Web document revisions
---*---

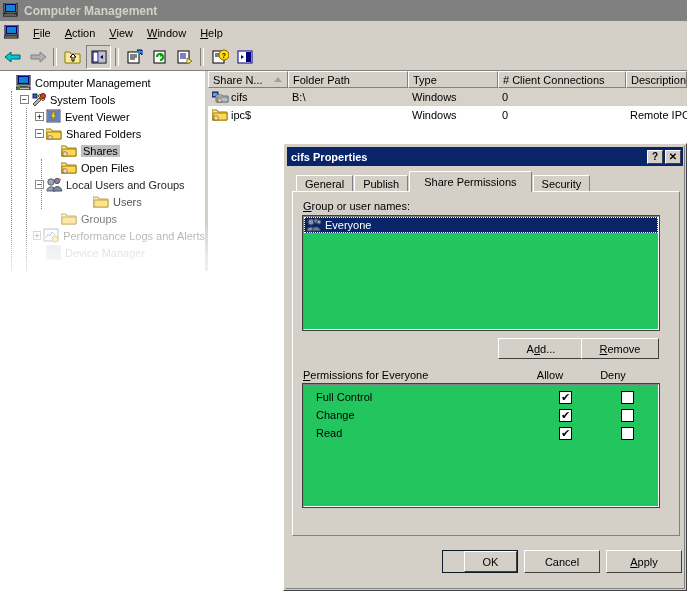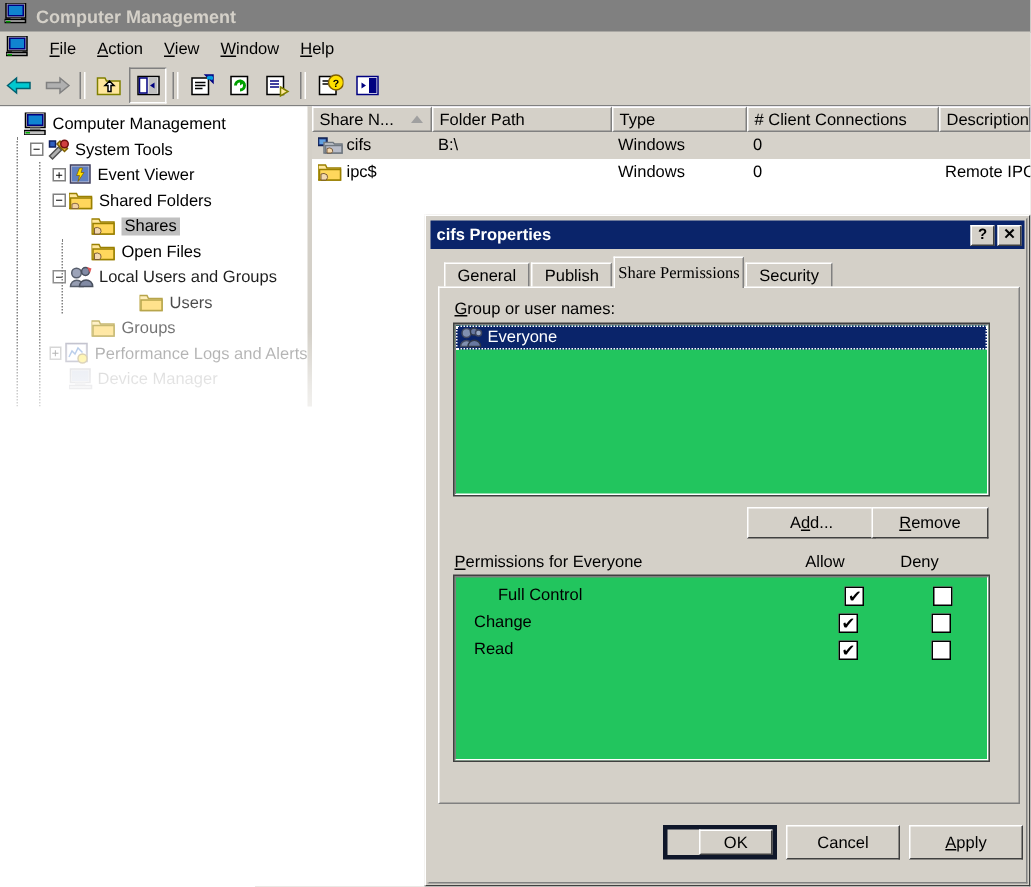--- a/index.html
+++ b/index.html
@@ -92,21 +92,21 @@
   #splitter{
     position:absolute;left:205px;top:0;width:3px;height:200px;
     background:#d4d0c8;
   }
   
   #list-pane{
     position:absolute;left:208px;top:0;width:479px;height:200px;
     background:#ffffff;
   }
   #list-header{
-    display:flex;height:17px;background:#c4b5fd;
+    display:flex;height:17px;background:#737373;
   }
   .colh{
     height:17px;box-sizing:border-box;
     border-top:1px solid #ffffff;border-left:1px solid #ffffff;
     border-right:1px solid #808080;border-bottom:1px solid #808080;
     background:#d4d0c8;
     display:flex;align-items:center;
     padding-left:4px;font-size:11px;overflow:hidden;
     position:relative;cursor:default;
   }
@@ -165,24 +165,23 @@
   }
   .tab{
     height:17px;padding:0 8px;margin-right:1px;
     background:#d4d0c8;
     border-top:1px solid #ffffff;border-left:1px solid #ffffff;
     border-right:1px solid #808080;
     display:flex;align-items:center;font-size:11px;
     box-sizing:border-box;cursor:default;
   }
   .tab.active{
-    height:21px;margin-top:-4px;padding:0 2px;
+    height:21px;margin-top:-4px;padding:0 14px;
     border-bottom:none;position:relative;z-index:3;
     background:#d4d0c8;
-    font-family:Liberation Serif, serif;
   }
   #tabpage{
     position:absolute;left:8px;top:47px;width:388px;height:345px;
     background:#d4d0c8;
     border-top:1px solid #ffffff;border-left:1px solid #ffffff;
     border-right:1px solid #808080;border-bottom:1px solid #808080;
     box-sizing:border-box;
   }
   .grp-label{font-size:11px;margin:0;}
   .grp-label u{text-decoration:underline;}
@@ -203,21 +202,21 @@
   }
   .btn{
     background:#d4d0c8;
     border-top:1px solid #ffffff;border-left:1px solid #ffffff;
     border-right:1px solid #404040;border-bottom:1px solid #404040;
     font-size:11px;display:flex;align-items:center;justify-content:center;
     box-sizing:border-box;cursor:default;
     font-family:"Liberation Sans",sans-serif;
   }
   .btn u{text-decoration:underline;}
-  .btn.default{border:3px solid #0f172a;padding-left:21px;}
+  .btn.default{border:1px solid #0f172a;padding-left:21px;}
   .btn.default .btn-face{
     width:100%;height:100%;
     border-top:1px solid #ffffff;border-left:1px solid #ffffff;
     border-right:1px solid #404040;border-bottom:1px solid #404040;
     display:flex;align-items:center;justify-content:center;
     box-sizing:border-box;
   }
   .perm-row{
     display:flex;align-items:center;height:18px;font-size:11px;
     cursor:default;
@@ -620,21 +619,21 @@
     <div class="btn" style="position:absolute;left:205px;top:146px;width:86px;height:21px;">A<u>d</u>d...</div>
     <div class="btn" style="position:absolute;left:288px;top:146px;width:78px;height:21px;"><u>R</u>emove</div>
 
     <div style="position:absolute;left:10px;top:177px;" class="grp-label"><u>P</u><span>ermissions for Everyone</span></div>
     <div class="hdr-col" style="position:absolute;left:237px;top:177px;width:40px;">Allow</div>
     <div class="hdr-col" style="position:absolute;left:300px;top:177px;width:40px;">Deny</div>
 
     <div class="listbox" style="position:absolute;left:10px;top:192px;width:356px;height:123px;">
       <div id="perm-list" style="padding-top:3px;">
           <div class="perm-row">
-            <div style="width: 220px; padding-left: 28px;">Full Control</div>
+            <div style="width: 220px; padding-left: 12px;">Full Control</div>
             <div style="width: 62px; display: flex; justify-content: center;">
               <div class="cb">✔</div>
             </div>
             <div style="width: 62px; display: flex; justify-content: center;">
               <div class="cb"></div>
             </div>
           </div>
           <div class="perm-row">
             <div style="width: 220px; padding-left: 12px;">Change</div>
             <div style="width: 62px; display: flex; justify-content: center;">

---*---

Which lines in the records above contain the word "Control"? Return each of them.

-- WRITTEN REPLY --
-            <div style="width: 220px; padding-left: 28px;">Full Control</div>
+            <div style="width: 220px; padding-left: 12px;">Full Control</div>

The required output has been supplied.